Running CWL Blast
This workflow extracts contigs of interest from a mixed library of DNA; it uses Blastn and Python.
Python (to run the scripts)
To install Docker, Python, and CWL, see our VM Workflow Tools Installation Cheatsheet for instructions.
The requirements above are crucial to running this workflow. Please make sure you have them installed properly prior to running this workflow.
Download this tutorial:
$ sudo add-apt-repository universe $ sudo apt update $ sudo apt install subversion #cloning this tutorial $ svn checkout https://github.com/isb-cgc/RunningWorkflows-on-the-GoogleCloud/trunk/CWL-Blast
The input of this workflow (sample.fa) is produced by genome assembly software. It contains contigs from multiple organisms (eukaryotes, prokaryotes) because of the way the sample was prepared and sequenced. In this example, we are interested in the prokaryotic genomes only, and will separate their contigs from the eukaryotic ones. In order to do that, Blastn will do sequence alignment between the contigs and the prepared blast database (files in the folder db). The output of Blastn will be a table, which maps the contig headers to the appropriate species. Then we demonstrate how to incorporate the use of python helper scripts in our pipeline to extract the prokaryotes’ headers (scripts/Extract_Headers.py), contigs (scripts/Extract_Contigs.py), and nucleotide count (scripts/Count_Nucleotides.py) from the original Fasta file using the Blastn result. The final output of the workflow will be 3 text files: extracted_contigs.txt, Headers.txt, NucleoCount.txt.

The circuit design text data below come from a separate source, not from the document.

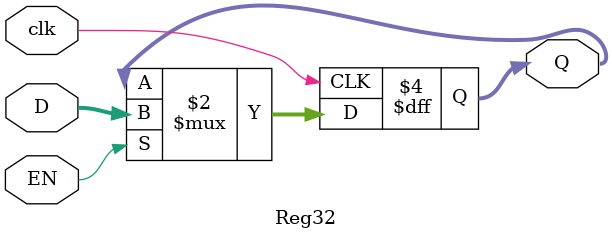
<source format=sv>
module Reg32(D,Q,EN,clk);
  input [31:0] D; 
  input EN, clk;
  output reg [31:0] Q;
  
  
  always @ (posedge clk)
    begin
      if(EN)
        Q <= D;
    end
endmodule
</source>
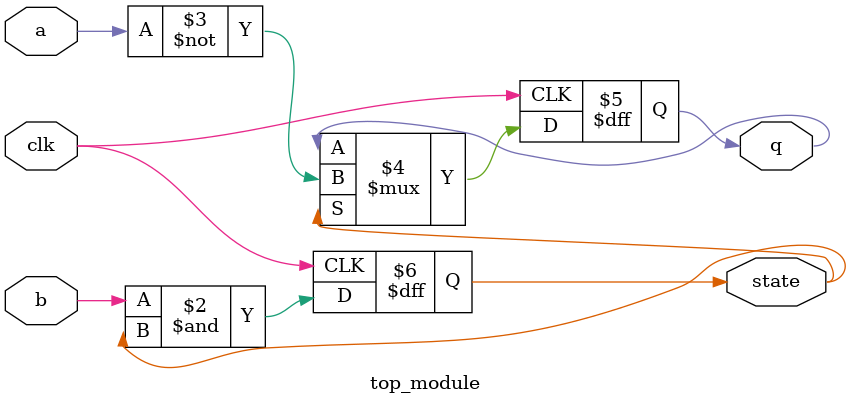
<source format=sv>
module top_module (
	input clk,
	input a,
	input b,
	output reg q,
	output reg state
);

	always @(posedge clk)
	begin
		state <= b & state;
		q <= state ? ~a : q;
	end

endmodule

</source>
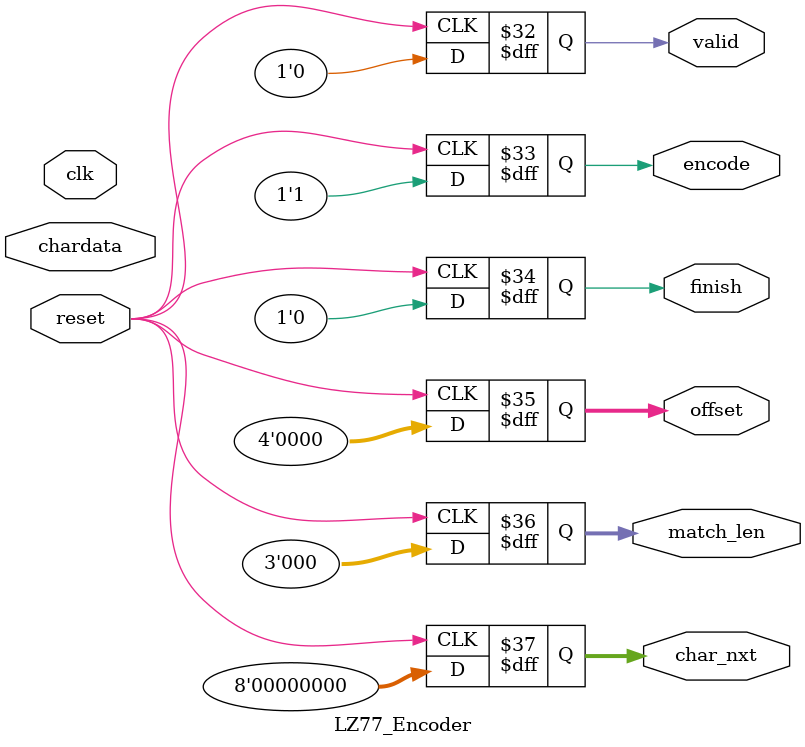
<source format=v>
module LZ77_Encoder(clk,reset,chardata,valid,encode,finish,offset,match_len,char_nxt);


input 				clk;
input 				reset;
input 		[7:0] 	chardata;
output reg 			valid;
output reg 			encode;
output reg 			finish;
output reg	[3:0] 	offset;
output reg	[2:0] 	match_len;
output reg 	[7:0] 	char_nxt;

// 0~7 is look-ahead buffer, 8-16 is search buffer
reg [7:0] buff[16:0];
reg [3:0] hold;
reg [16:0] buff_BM;

always @(posedge reset) begin
	buff_BM <= 17'h00000;
	valid <= 1'b0;
	encode <= 1'b1;
	finish <= 1'b0;
	offset <= 4'h0;
	match_len <= 3'h0;
	char_nxt <= 8'h00;
end

// data stream
integer i;
always @(posedge clk) begin
	buff[0] <= chardata;
	buff_BM[0] <= 1'b1;
	for (i=0; i<16; i=i+1) begin
		buff[i+1] <= buff[i];
		buff_BM[i+1] <= buff_BM[i];
	end
end

reg [7:0] cmp_result[8:0];
reg [7:0] v_result;

generate
	genvar j;
	for (j=0; j<9; j=j+1) begin: CMP
		cmp Cmp(.buff1({buff[16-j], buff[15-j], buff[14-j], buff[13-j], buff[12-j], buff[11-j], buff[10-j], buff[9-j]}), .buff2({buff[7], buff[6], buff[5], buff[4], buff[3], buff[2], buff[1], buff[0]}), .result(cmp_result[8-j]));
	end
endgenerate
/*
always @(posedge clk) begin
	if (!hold & buff_BM[7]) begin
		hold <= hold;
		valid <= 1'b1;
		if (buff_BM[16] & ) begin
			offset <= 4'h8;
			v_result <= cmp_result[8];
		end else if (buff_BM[15] & ) begin
			offset <= 4'h7;
			v_result <= cmp_result[7];
		end else if (buff_BM[14] & ) begin
			offset <= 4'h6;
			v_result <= cmp_result[6];
		end else if (buff_BM[13] & ) begin
			offset <= 4'h5;
			v_result <= cmp_result[5];
		end else if (buff_BM[12] & ) begin
			offset <= 4'h4;
			v_result <= cmp_result[4];
		end else if (buff_BM[11] & ) begin
			offset <= 4'h3;
			v_result <= cmp_result[3];
		end else if (buff_BM[10] & ) begin
			offset <= 4'h2;
			v_result <= cmp_result[2];
		end else if (buff_BM[9] & ) begin
			offset <= 4'h1;
			v_result <= cmp_result[1];
		end else if (buff_BM[8] & ) begin
			offset <= 4'h0;
			v_result <= cmp_result[0];
		end else begin
			offset <= 4'h0;
			v_result <= 8'hFF;
		end
	end else if (~buff_BM[7]) begin
		valid <= 1'b0;
		offset <= 4'h0;
		match_len <= 3'h0;
		char_nxt <= 8'h00;
	end else
		hold <= hold - 1;
end
*/
endmodule


</source>
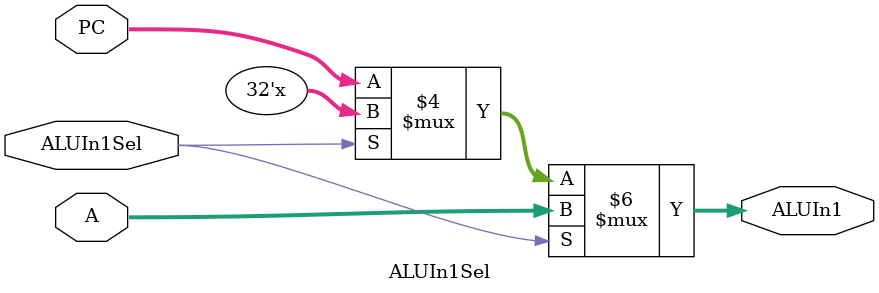
<source format=v>
`timescale 1ns / 1ps


module ALUIn1Sel(input ALUIn1Sel, input [31:0] PC, A, output reg [31:0] ALUIn1);
always@(*)begin
if(ALUIn1Sel == 0)
ALUIn1 <= PC;
if(ALUIn1Sel == 1)
ALUIn1 <= A;
end
endmodule

</source>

You should have a CWL-Blast directory :
CWL-Blast ├── blast.cwl ├── count_nucleotides.cwl ├── CWL-Blast.cwl ├── CWL-Blast.yml ├── data │ └── sample.fa ├── db │ ├── SampleDB.nhr │ ├── SampleDB.nin │ └── SampleDB.nsq ├── extract_contigs.cwl ├── extract_headers.cwl └── scripts ├── Count_Nucleotides.py ├── Extract_Contigs.py └── Extract_Headers.py
Let’s run it by using:
$ cd CWL-Blast $ cwltool CWL-Blast.cwl CWL-Blast.yml
Let’s take a look at the folder after cwltool finishes:
CWL-Blast ├── blast.cwl ├── Blastn.out ├── count_nucleotides.cwl ├── CWL-Blast.cwl ├── CWL-Blast.yml ├── data │ └── sample.fa ├── db │ ├── SampleDB.nhr │ ├── SampleDB.nin │ └── SampleDB.nsq ├── extract_contigs.cwl ├── extracted_contigs.txt ├── extract_headers.cwl ├── Headers.txt ├── NucleoCount.txt └── scripts ├── Count_Nucleotides.py ├── Extract_Contigs.py └── Extract_Headers.py
Full resulting files from running this workflow are deposited in the github repo here.